Help needed w/ husband that left

iVillage Member
Registered: 12-13-2003
Help needed w/ husband that left
3
Sat, 12-13-2003 - 9:43am
My husband of 6 yrs left me 1 month ago. Before he left he has set up dates with people and planned secret meetings with women in the area looking for a new love. He has lied to me about everything and never once talking to me to let me know there was a problem. so he packs his stuff one day while I'm at work and teh kids are at school and leaves. I had not a clue. I have spoken to him, I have flown out to visit with him to see if he loves me and wants to come home. Because he thinks that he does not love me any more, it is like he is not even willing to try to come home and work through things. He promised me that he would not contact or have contact with the women he planned to meet. But that too was a lie. All I have ever asked him to be is honest. I love my husband but now I'm afraid that I will never be able to trust him again. Plus the other night he told me he was going to head back home, which made me very happy that he was willing to come back and try to work on things. Now I find out that he only called me because his secret meeting with the other women was a lie she fed him. He believed her when she said she was coming out to me him and wanted to meet him. He also said that he called to get my reaction on a situation with his son. His grown children (21 yrs and 24 yrs.) have not gotten along. I cleared the air with his kids and I'm willing to start over with every one. He continues to lie to me and now he has decided that he might not be ready to come home yet. I'm confused and hurt and angry. I don't know what to do. I beleive that I have tried everything within my power to change his mind and show him that he is everything to me. I love him and want to spend the rest of our lives together. Can you give any suggestions?

Kimbo

iVillage Member
Registered: 04-02-2003
Sat, 12-13-2003 - 12:37pm

hugs kimbo.... I am sorry for what you are going thru right now. I don't really have any advice on how to get your husband back. if you want my honest opinion - you need to get yourself to a lawyer and start damage control. if you know he lied to you about these women, and is contining to lie , you need to check the financial situation, etc. he is counting on the fact tht you were in shock and that you would do anything to keep him with you.

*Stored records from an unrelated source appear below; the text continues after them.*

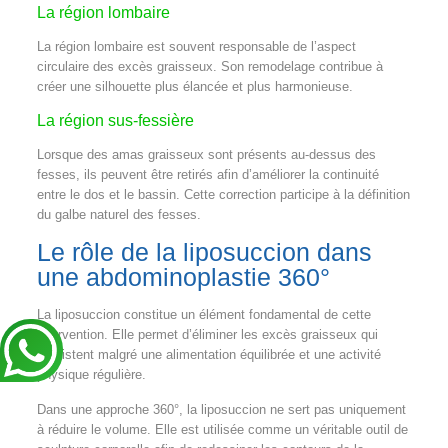
La région lombaire
La région lombaire est souvent responsable de l’aspect
circulaire des excès graisseux. Son remodelage contribue à
créer une silhouette plus élancée et plus harmonieuse.
La région sus-fessière
Lorsque des amas graisseux sont présents au-dessus des
fesses, ils peuvent être retirés afin d’améliorer la continuité
entre le dos et le bassin. Cette correction participe à la définition
du galbe naturel des fesses.
Le rôle de la liposuccion dans
une abdominoplastie 360°
La liposuccion constitue un élément fondamental de cette
intervention. Elle permet d’éliminer les excès graisseux qui
persistent malgré une alimentation équilibrée et une activité
physique régulière.
Dans une approche 360°, la liposuccion ne sert pas uniquement
à réduire le volume. Elle est utilisée comme un véritable outil de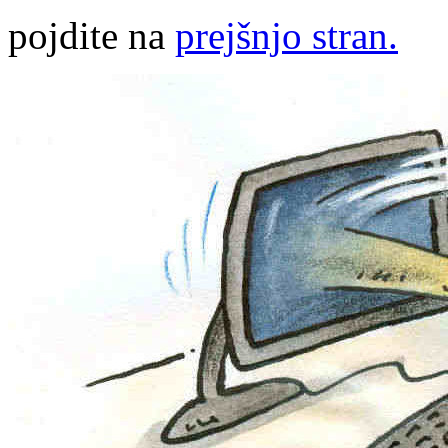
pojdite na
prejšnjo stran.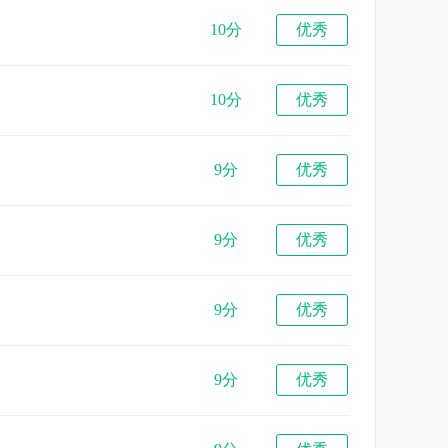
10分
优秀
10分
优秀
9分
优秀
9分
优秀
9分
优秀
9分
优秀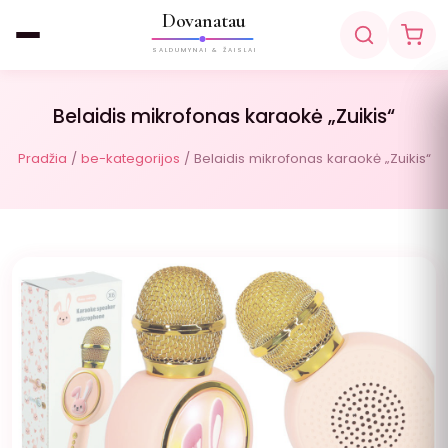
Dovanatau
SALDUMYNAI & ŽAISLAI
Belaidis mikrofonas karaokė „Zuikis“
Pradžia
/
be-kategorijos
/ Belaidis mikrofonas karaokė „Zuikis“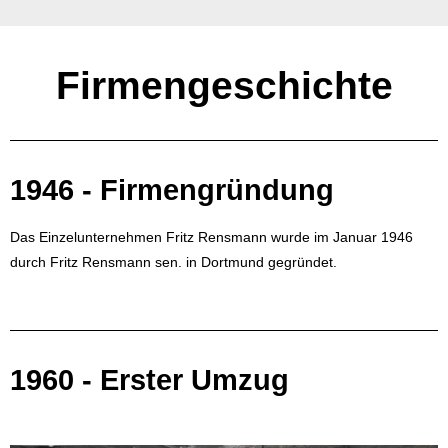
Firmengeschichte
1946 - Firmengründung
Das Einzelunternehmen Fritz Rensmann wurde im Januar 1946
durch Fritz Rensmann sen. in Dortmund gegründet.
1960 - Erster Umzug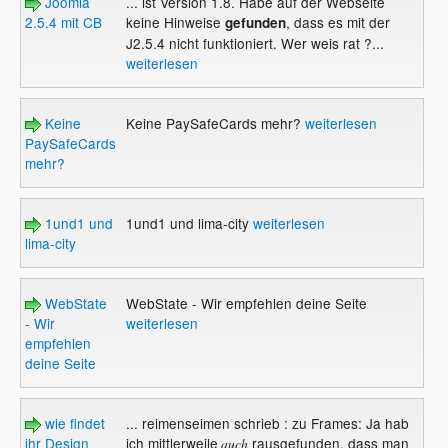
Joomla
... ist Version 1.8. Habe auf der Webseite
2.5.4 mit CB
keine Hinweise
, dass es mit der
gefunden
J2.5.4 nicht funktioniert. Wer weis rat ?...
weiterlesen
Keine
Keine PaySafeCards mehr?
weiterlesen
PaySafeCards
mehr?
1und1 und
1und1 und lima-city
weiterlesen
lima-city
WebState
WebState - Wir empfehlen deine Seite
- Wir
weiterlesen
empfehlen
deine Seite
wie findet
... reimenseimen schrieb : zu Frames: Ja hab
ihr Design
ich mittlerweile
rausgefunden, dass man
auch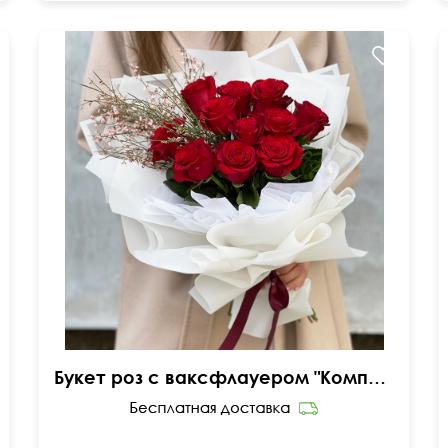
Пышная упаковка
Букет роз с ваксфлауером "Комплимент королеве"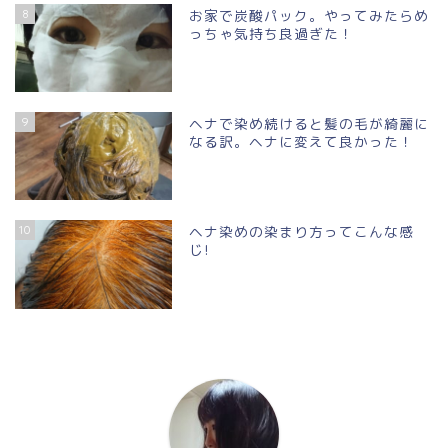
8
お家で炭酸パック。やってみたらめ
っちゃ気持ち良過ぎた！
9
ヘナで染め続けると髪の毛が綺麗に
なる訳。ヘナに変えて良かった！
10
ヘナ染めの染まり方ってこんな感
じ!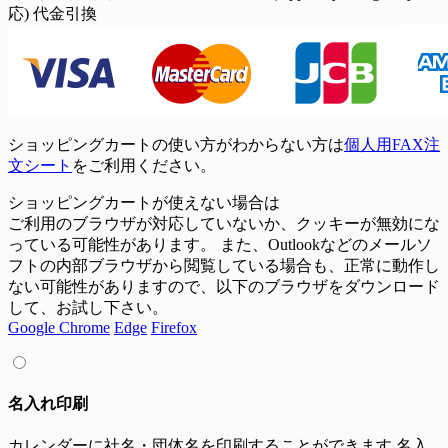
応)
代金引換
ショッピングカートの使い方がわからない方は
個人用FAX注
文シート
をご利用ください。
ショッピングカートが使えない場合は
ご利用のブラウザが対応していないか、クッキーが無効にな
っている可能性があります。 また、Outlookなどのメールソ
フトの内部ブラウザから閲覧している場合も、正常に動作し
ない可能性がありますので、以下のブラウザをダウンロード
して、お試し下さい。
Google Chrome
Edge
Firefox
名入れ印刷
カレンダーに社名・団体名を印刷することができます
名入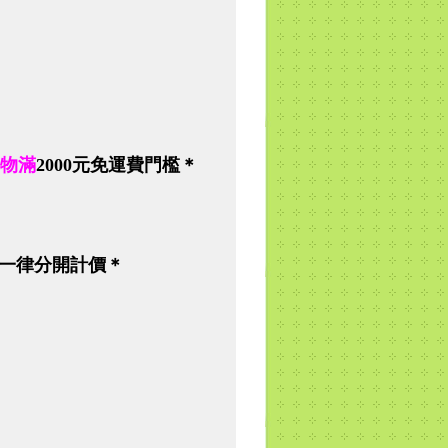
物滿
2000
元免運費門檻＊
一律分開計價＊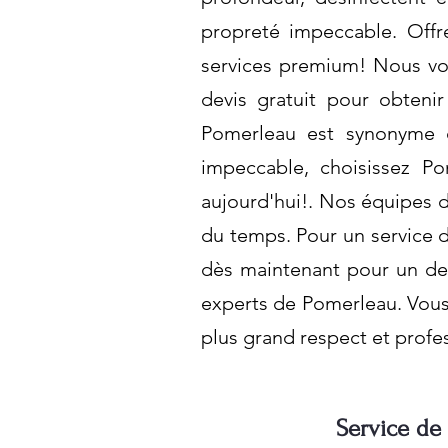
propreté impeccable. Offr
services premium! Nous vou
devis gratuit pour obtenir
Pomerleau est synonyme 
impeccable, choisissez P
aujourd'hui!. Nos équipes de
du temps. Pour un service 
dès maintenant pour un dev
experts de Pomerleau. Vous 
plus grand respect et profe
Service de 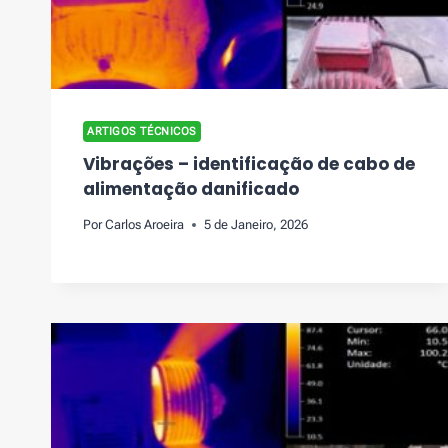
ARTIGOS TÉCNICOS
Vibrações – identificação de cabo de
alimentação danificado
Por
Carlos Aroeira
5 de Janeiro, 2026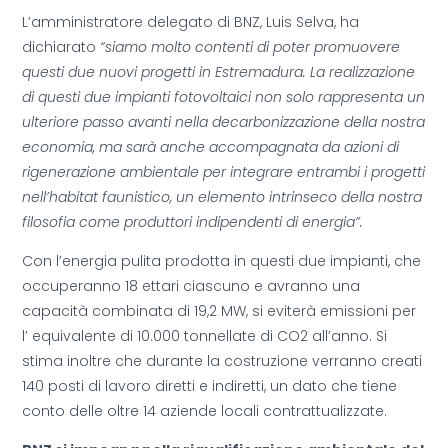
L’amministratore delegato di BNZ, Luis Selva, ha
dichiarato
“siamo molto contenti di poter promuovere
questi due nuovi progetti in Estremadura. La realizzazione
di questi due impianti fotovoltaici non solo rappresenta un
ulteriore passo avanti nella decarbonizzazione della nostra
economia, ma sarà anche accompagnata da azioni di
rigenerazione ambientale per integrare entrambi i progetti
nell’habitat faunistico, un elemento intrinseco della nostra
filosofia come produttori indipendenti di energia”.
Con l’energia pulita prodotta in questi due impianti, che
occuperanno 18 ettari ciascuno e avranno una
capacità combinata di 19,2 MW, si eviterà emissioni per
l’ equivalente di 10.000 tonnellate di CO2 all’anno. Si
stima inoltre che durante la costruzione verranno creati
140 posti di lavoro diretti e indiretti, un dato che tiene
conto delle oltre 14 aziende locali contrattualizzate.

I am sorry for your pain, i don't really have any other advice

iVillage Member
Registered: 08-04-2003
Mon, 12-15-2003 - 1:17pm
Kimbo,

Consider going into counseling by yourself - it will help raise your self-esteem, giving you a safe place to vent your feelings AND if he decides to come back, you will be able to invite him to counseling with you.

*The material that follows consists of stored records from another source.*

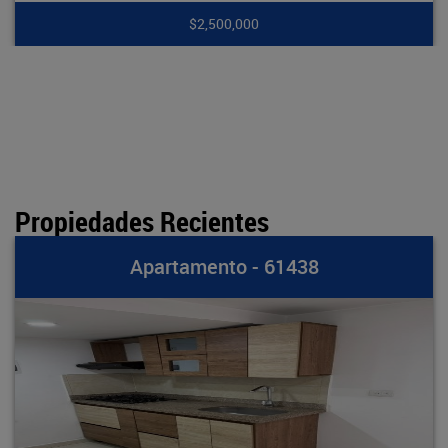
$2,500,000
Propiedades Recientes
partamento - 61438
A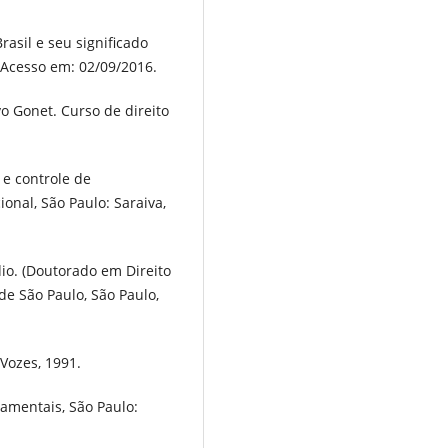
rasil e seu significado
. Acesso em: 02/09/2016.
 Gonet. Curso de direito
 e controle de
ional, São Paulo: Saraiva,
io. (Doutorado em Direito
 de São Paulo, São Paulo,
 Vozes, 1991.
amentais, São Paulo: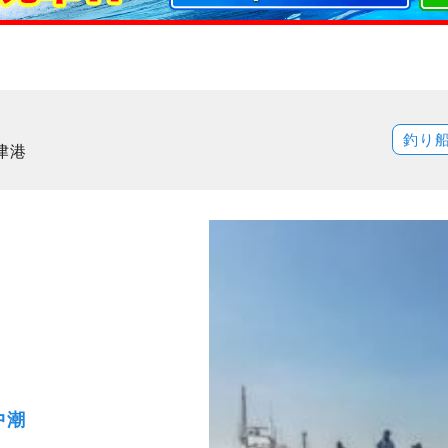
釣り
津港
中潮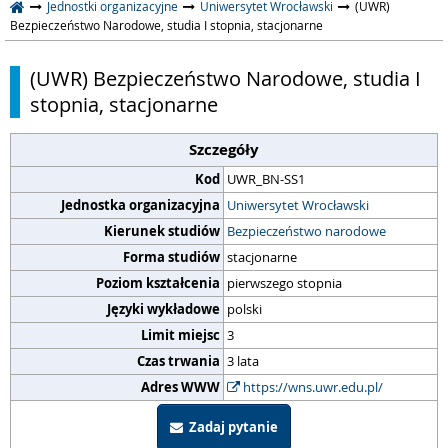
Jednostki organizacyjne
Uniwersytet Wrocławski
(UWR)
Bezpieczeństwo Narodowe, studia I stopnia, stacjonarne
(UWR) Bezpieczeństwo Narodowe, studia I
stopnia, stacjonarne
Szczegóły
Kod
UWR_BN-SS1
Jednostka organizacyjna
Uniwersytet Wrocławski
Kierunek studiów
Bezpieczeństwo narodowe
Forma studiów
stacjonarne
Poziom kształcenia
pierwszego stopnia
Języki wykładowe
polski
Limit miejsc
3
Czas trwania
3 lata
Adres WWW
https://wns.uwr.edu.pl/
Zadaj pytanie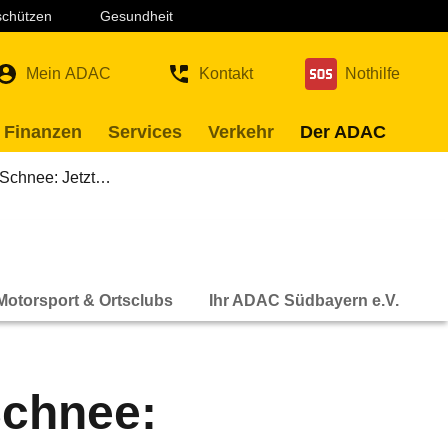
 schützen
Gesundheit
Mein ADAC
Kontakt
Nothilfe
 Finanzen
Services
Verkehr
Der ADAC
d Schnee: Jetzt…
Motorsport & Ortsclubs
Ihr ADAC Südbayern e.V.
Schnee: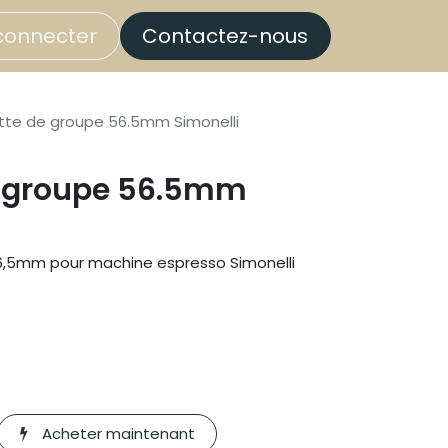
connecter
Contactez-nous
te de groupe 56.5mm Simonelli
e groupe 56.5mm
56,5mm pour machine espresso Simonelli
Acheter maintenant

He doesn't know what he wants because he's living wild and free....free to be with other women. Protect yourself - financially, sexually (god knows what he might bring home, should he decide to come back), and emotionally.

Divorce Busters by Michelle Weiner-Davis

How One of You Can Bring the Two of You Together: Breakthrough Strategies to Resolve Your Conflicts and Reignite Your Love by Sue Ellen Page


Carrie

Avatar for autumnleaves22
iVillage Member
Registered: 03-26-2003
Mon, 12-15-2003 - 2:18pm
Dear Kimbo,

I do feel for you and the heartache you are going through - especially since this was so unexpected. The other posters had some good advice to protect yourself from diseases he may bring home and that. Also, you may want to start making photo copies of any of your important financial or housing documents - if he hasn't already cleaned those out.

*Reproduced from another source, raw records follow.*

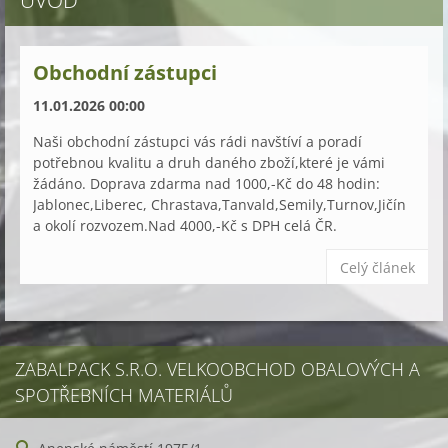
ÚVOD
Obchodní zástupci
11.01.2026 00:00
Naši obchodní zástupci vás rádi navštíví a poradí
potřebnou kvalitu a druh daného zboží,které je vámi
žádáno. Doprava zdarma nad 1000,-Kč do 48 hodin:
Jablonec,Liberec, Chrastava,Tanvald,Semily,Turnov,Jičín
a okolí rozvozem.Nad 4000,-Kč s DPH celá ČR.
Celý článek
ZABALPACK S.R.O. VELKOOBCHOD OBALOVÝCH A
SPOTŘEBNÍCH MATERIÁLŮ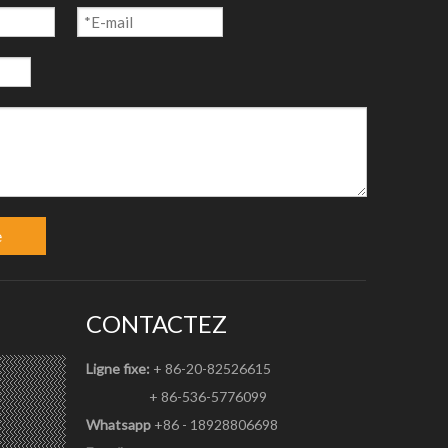
e
CONTACTEZ
Ligne fixe:
+ 86-20-82526615
+ 86-536-5776099
Whatsapp
+86 - 18928806698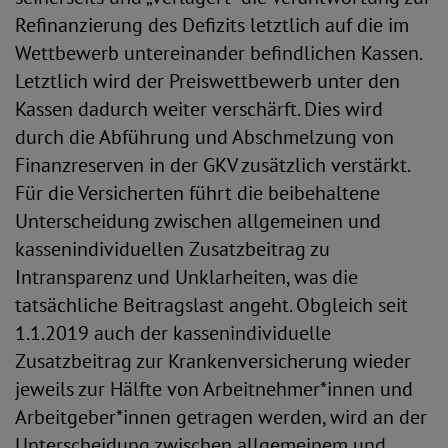
Refinanzierung des Defizits letztlich auf die im
Wettbewerb untereinander befindlichen Kassen.
Letztlich wird der Preiswettbewerb unter den
Kassen dadurch weiter verschärft. Dies wird
durch die Abführung und Abschmelzung von
Finanzreserven in der GKV zusätzlich verstärkt.
Für die Versicherten führt die beibehaltene
Unterscheidung zwischen allgemeinen und
kassenindividuellen Zusatzbeitrag zu
Intransparenz und Unklarheiten, was die
tatsächliche Beitragslast angeht. Obgleich seit
1.1.2019 auch der kassenindividuelle
Zusatzbeitrag zur Krankenversicherung wieder
jeweils zur Hälfte von Arbeitnehmer*innen und
Arbeitgeber*innen getragen werden, wird an der
Unterscheidung zwischen allgemeinem und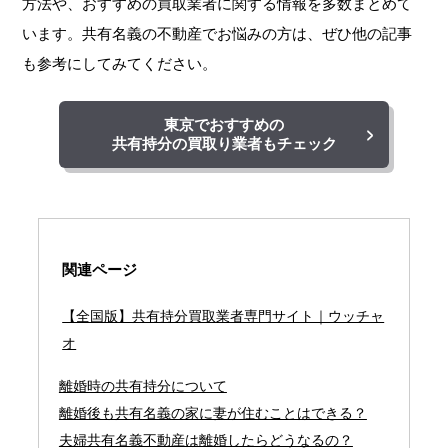
方法や、おすすめの買取業者に関する情報を多数まとめて
います。共有名義の不動産でお悩みの方は、ぜひ他の記事
も参考にしてみてください。
東京でおすすめの
共有持分の買取り業者もチェック
関連ページ
【全国版】共有持分買取業者専門サイト｜ウッチャ
オ
離婚時の共有持分について
離婚後も共有名義の家に妻が住むことはできる？
夫婦共有名義不動産は離婚したらどうなるの？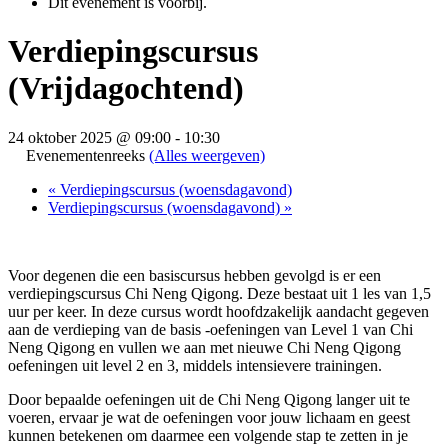
Dit evenement is voorbij.
Verdiepingscursus
(Vrijdagochtend)
24 oktober 2025 @ 09:00
-
10:30
Evenementenreeks
(Alles weergeven)
«
Verdiepingscursus (woensdagavond)
Verdiepingscursus (woensdagavond)
»
Voor degenen die een basiscursus hebben gevolgd is er een
verdiepingscursus Chi Neng Qigong. Deze bestaat uit 1 les van 1,5
uur per keer. In deze cursus wordt hoofdzakelijk aandacht gegeven
aan de verdieping van de basis -oefeningen van Level 1 van Chi
Neng Qigong en vullen we aan met nieuwe Chi Neng Qigong
oefeningen uit level 2 en 3, middels intensievere trainingen.
Door bepaalde oefeningen uit de Chi Neng Qigong langer uit te
voeren, ervaar je wat de oefeningen voor jouw lichaam en geest
kunnen betekenen om daarmee een volgende stap te zetten in je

Otherwise he is probably counting on your love for him to be able to go out and play for as long as he wants, and if he doesn't find anyone that interests him, then maybe he'll come back to you, and he is probably counting that you will take him back. Do you care about him more than you do yourself? Can you coninue to be lied to?

You deserve respect and it sounds like his life is totally about him now and he doesn't care what you think. You deserve to be treated better than that and deserve to have someone that cares about you. Think about what you really want to do here and what you can live with.

I wish you much luck and clarity with your situation.